Стоит отметить, что в пейзажном мире Михаила Горского есть и своя патетическая динамика, находящая выражение в перехлестывающих друг друга цветах, в плавкой массе красочной фактуры, в узорчато ломком ритме ветвистых линий. Однако главная интонация его творчества – это интонация равновесия, покоя, основанного на религиозном понимании закономерностей жизни, связанных с ритмом смены сезонов и круговоротом природных циклов. Неслучайно, подобное тяготение к естественным интонациям времени нашло отражение даже в названиях произведений художника, среди которых часто всплывает упоминание о примиряющей «Тишине» или часе дня, месяце, послуживших органичными импульсами к рождению визуальных образов: «День Покрова» (2006), «Сентябрьская тишина» (2001), «Сентябрьский полдень» (2001), «Сентябрьская Гжать» (2007), «Сентябрьский свет» (2005), «Мотив сентября» (2006), «Октябрьский мотив» (2007), «Апрельское марево» (2006), «Апрельское утро» (2002), «Апрельский вечер» (2007), «Утро в начале мая» (1988, или просто в «Утро в мае», 2006), «В мае» (2005, 2007), «К зиме» (2007) и др. Бытийственная органика мотивов Михаила Горского непреднамеренно пробуждает воспоминание о той характеристике, которую еще в конце XIX века «идеалу пейзажиста» дал Исаак Левитан, цитировавший строки Евгения Баратынского: «“С природой одною он жизнью дышал, / Ручьев разумел лепетанье, / И говор древесных листов понимал, / И слышал он трав прозябанье…” Вот это идеал пейзажиста – изощрить свою психику до того, чтобы слышать “трав прозябанье”. Какое это великое счастье! Не правда ли?» Думаю, идущий из прошлого творческий завет «Левитана – Баратынского – Гёте» для Михаила Горского был живым не только в рамках художественной традиции.

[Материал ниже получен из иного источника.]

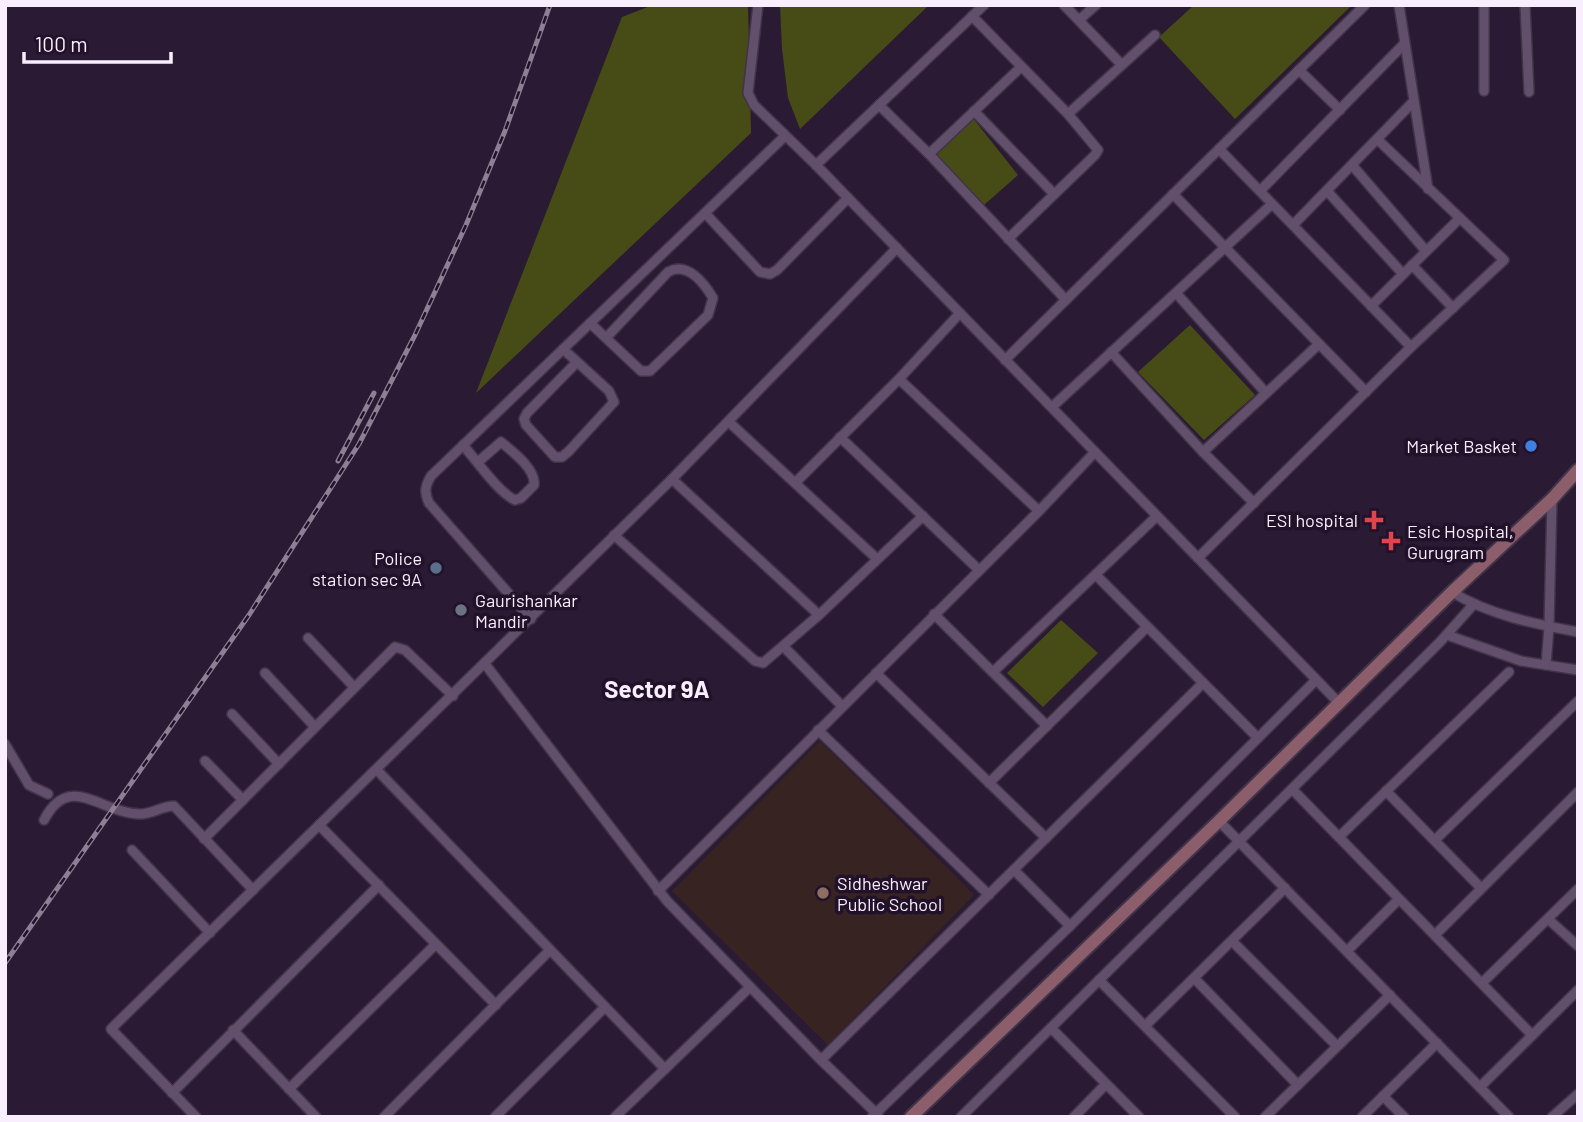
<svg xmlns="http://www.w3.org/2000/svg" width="1583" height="1122" font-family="Barlow,sans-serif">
<rect width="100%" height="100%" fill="#2b1a33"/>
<path fill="#372422" d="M 820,741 L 974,895 L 828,1045 L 672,891 Z"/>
<g fill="#474c16">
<path d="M 653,5 L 748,5 L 751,133 L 476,393 L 622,17 Z"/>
<path d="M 780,5 L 929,5 L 800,129 L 788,98 L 782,49 Z"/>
<path d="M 1194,5 L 1352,5 L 1235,119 L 1159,37 Z"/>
<path d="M 972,117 L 1018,175 L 984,205 L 933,154 Z"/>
<path d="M 1190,325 L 1255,395 L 1204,440 L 1138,372 Z"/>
<path d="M 1061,620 L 1098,653 L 1043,707 L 1007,673 Z"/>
</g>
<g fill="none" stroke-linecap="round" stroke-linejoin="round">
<g stroke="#413448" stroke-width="12">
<g id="street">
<path d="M 758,5 L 748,93 L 754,105 L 816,165 L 1339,703"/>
<path d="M 1064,5 L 1121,64"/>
<path d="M 1399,5 L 1428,189"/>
<path d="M 1525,5 L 1529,92"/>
<path d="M 972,16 L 1068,114 L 1098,150 L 1095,155 L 1008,239"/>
<path d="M 1079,20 L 1096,5"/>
<path d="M 1299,70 L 1340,110"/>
<path d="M 1484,91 L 1484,5"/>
<path d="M 879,105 L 929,154 L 1066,300"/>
<path d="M 974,111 L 1054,194"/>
<path d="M 1068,114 L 1155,35"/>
<path d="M 1219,149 L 1411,347"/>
<path d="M 929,154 L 1021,67"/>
<path d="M 816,165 L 984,5"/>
<path d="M 1352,165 L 1426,251"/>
<path d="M 1260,191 L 1403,45"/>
<path d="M 1327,191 L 1403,274"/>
<path d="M 1173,194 L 1366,392"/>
<path d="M 705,213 L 760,272 L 770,274 L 777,270 L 848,198"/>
<path d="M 1293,225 L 1413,102"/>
<path d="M 1412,265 L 1453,308"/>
<path d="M 1176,293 L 1266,393"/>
<path d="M 1371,306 L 1460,218"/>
<path d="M 590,323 L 641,371 L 650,371 L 708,315 L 713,298 C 704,283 687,261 668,272 L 606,338"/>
<path d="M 563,349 L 609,391 L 614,402 L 569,451 L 562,457 L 555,457 L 526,425 L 524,419 L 527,413 L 577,362"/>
<path d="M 1111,352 L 1203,452 L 1254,503"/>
<path d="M 1005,360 L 1365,5"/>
<path d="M 899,379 L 1039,511"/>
<path d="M 1052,407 L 1272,204"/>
<path d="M 729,422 L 876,558"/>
<path d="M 840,437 L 979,570"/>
<path d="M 463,445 C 476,460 498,492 515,500 L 521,498 L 534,485 C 536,469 513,452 501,442 L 478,462"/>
<path d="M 1203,452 L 1319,344"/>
<path d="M 672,479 L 819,615"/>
<path d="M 796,482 L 899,379 L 960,313"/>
<path d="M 614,535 L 755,661 L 763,663 L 819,615 L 923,516"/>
<path d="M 1198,558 L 1411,347 L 1504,260 L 1377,139"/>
<path d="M 1096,575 L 1258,738"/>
<path d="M 1452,592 C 1489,615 1535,624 1578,632"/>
<path d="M 934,614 L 1047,726"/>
<path d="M 531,619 L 429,503 C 424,492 425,486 431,476 L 785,136"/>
<path d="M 1447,635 L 1521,661 L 1578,670"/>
<path d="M 308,638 L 354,687"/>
<path d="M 784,647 L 842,706"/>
<path d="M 485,664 L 667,901 L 821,1060 L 878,1115"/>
<path d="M 1546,665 L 1549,627 L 1552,499"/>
<path d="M 993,672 L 1157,516"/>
<path d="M 265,673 L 315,727"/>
<path d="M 876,673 L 1046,838"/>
<path d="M 232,714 L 279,764"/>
<path d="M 818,730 L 989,895"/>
<path d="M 5,744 L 29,785 L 48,794"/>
<path d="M 205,761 L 243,800"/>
<path d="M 377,770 L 665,1069"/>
<path d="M 989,783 L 1147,627"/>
<path d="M 1292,789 L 1532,1035"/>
<path d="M 1386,791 L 1481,888"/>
<path d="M 44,820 C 70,770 102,815 142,814 C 153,813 163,806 174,806 L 253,890"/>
<path d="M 1219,821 L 1509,1117"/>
<path d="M 319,825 L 496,1005"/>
<path d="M 1339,837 L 1509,672"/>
<path d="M 204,839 L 395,647 L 405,650 L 453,696"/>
<path d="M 1435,840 L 1578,701"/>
<path d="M 132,850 L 210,933"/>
<path d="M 1014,870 L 1070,926"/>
<path d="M 658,891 L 1039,511 L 1095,452"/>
<path d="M 1548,919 L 1578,946"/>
<path d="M 1435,935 L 1578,792"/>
<path d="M 1232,941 L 1337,1046"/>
<path d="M 1347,951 L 1399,899"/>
<path d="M 1194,978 L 1298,1085"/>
<path d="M 1099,980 L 1235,1117"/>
<path d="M 1482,983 L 1578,889"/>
<path d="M 1145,1026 L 1285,888"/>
<path d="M 1051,1028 L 1139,1117"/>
<path d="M 233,1030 L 316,1117"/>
<path d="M 821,1060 L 1203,683"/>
<path d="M 1480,1087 L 1578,990"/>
<path d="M 289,1089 L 436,944"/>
<path d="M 172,1093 L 379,885"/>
<path d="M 1383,1096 L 1404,1117"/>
<path d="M 196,1117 L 111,1029 L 672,479 L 897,248"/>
<path d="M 384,1117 L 550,950"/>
<path d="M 495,1117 L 605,1007"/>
<path d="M 615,1117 L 750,987"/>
<path d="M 872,1117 L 1070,926 L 1316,680"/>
<path d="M 961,1117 L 1440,642 L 1473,605"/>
<path d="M 1074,1117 L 1106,1084"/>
<path d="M 1265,1117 L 1390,995"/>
<path d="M 1362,1117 L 1437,1043"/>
<path d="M 1552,1117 L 1578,1094"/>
</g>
</g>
<g stroke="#413448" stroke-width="16">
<path id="secondary" d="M 911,1117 L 1219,821 L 1452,592 L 1552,499 L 1578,470"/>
</g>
<use href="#street" stroke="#624f6b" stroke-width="9"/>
<use href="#secondary" stroke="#8c5d6a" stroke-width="12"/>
<g stroke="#8d7f94" stroke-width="5">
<g id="rail">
<path d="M 338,461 L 374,393"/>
<path d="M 5,963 L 249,615 L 359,444 L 415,335 L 466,225 L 505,131 L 550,5"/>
</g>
</g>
<use href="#rail" stroke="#211129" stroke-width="2.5" stroke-dasharray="8" stroke-linecap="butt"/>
</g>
<circle fill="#3f7fe0" stroke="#211129" stroke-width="2.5" cx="1531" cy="446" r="7"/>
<g fill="#e0444e" stroke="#211129" stroke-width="2.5">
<path d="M1370.5 509.5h7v7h7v7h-7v7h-7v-7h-7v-7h7z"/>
<path d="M1387.5 530.5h7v7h7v7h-7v7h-7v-7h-7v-7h7z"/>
</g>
<circle fill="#5c6f8a" stroke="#211129" stroke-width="2.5" cx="436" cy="568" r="7"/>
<circle fill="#6b7280" stroke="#211129" stroke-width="2.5" cx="461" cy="610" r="7"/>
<circle fill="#8d6e63" stroke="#211129" stroke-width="2.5" cx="823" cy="893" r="7"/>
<g text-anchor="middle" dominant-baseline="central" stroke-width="7" stroke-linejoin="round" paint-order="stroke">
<g font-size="18" fill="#f9eefe" stroke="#211129" text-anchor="end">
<text x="1517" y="446">Market Basket</text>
<text x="1358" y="520">ESI hospital</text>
<text x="1407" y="531" text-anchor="start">Esic Hospital,<tspan x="1407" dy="21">Gurugram</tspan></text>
<text x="422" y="558">Police<tspan x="422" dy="21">station sec 9A</tspan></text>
<text x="475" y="600" text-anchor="start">Gaurishankar<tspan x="475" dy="21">Mandir</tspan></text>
<text x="837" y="883" text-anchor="start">Sidheshwar<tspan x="837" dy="21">Public School</tspan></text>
</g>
<g font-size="24" font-weight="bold" fill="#f9eefe" stroke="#211129">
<text x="657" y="688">Sector 9A</text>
</g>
</g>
<rect width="1583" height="1122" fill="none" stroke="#f9eefe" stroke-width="14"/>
<path d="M24 52v10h147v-10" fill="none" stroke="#f9eefe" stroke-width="3.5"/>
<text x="35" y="52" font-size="21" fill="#f9eefe" stroke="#211129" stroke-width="5" paint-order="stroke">100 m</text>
</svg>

Пейзаж Михаила Горского – пейзаж индивидуальной лирической глубины, представляющий современную ипостась воплощения «пейзажа настроения» с помощью новых художественных образов. Размышляя о том злободневном контексте проблем, которые стоят (выдумано или нет) перед современной живописью, невольно задаешься вопросом: «левитановский пейзаж», «поленовский», «тургеневский», «рахманиновский» или «нестеровский» типы пейзажа, синтезирующие в себе реальные импульсы русской природы, насыщенной элегическим лиризмом и содержательными в своей дословесной глубине откровениями – интонациями влюбленности, юности, молодости, зрелости, наполняющими жизнь полновесной памятью с той же плавностью, с которой месяцы складывают сезоны, – неужели сегодня весь этот образный мир, в борьбе новаторских пластических тенденций и концепций потерял свою актуальность? Творчество таких художников, как Михаил Иванович Горский, говорит об обратном, ведь духовная жизнь, частью которой является и искусство, не знает «убыли и тлена». Не знает оно и успокоенности в традиции, всегда являясь живым сопереживанием тех из глубины идущих состояний, отражением которых и становится со временем художественный потенциал, называемый «традиция». Внутреннее содержание любой эпохи, в том числе и нашей, каким бы проблемным оно ни было, не может избегнуть приюта в той поэтичной форме пейзажа, которая является визуальной частью времени, его малой земной родиной – выраженным через пространство мотивом незримой души.
Источник: Давыдова О. С. Поэзия мотива: о творчестве Михаила Горского // Михаил Горский. Живопись, графика. Альбом. М.: Виртуальная галерея, 2018, (рус., англ.) — 92 с.; илл.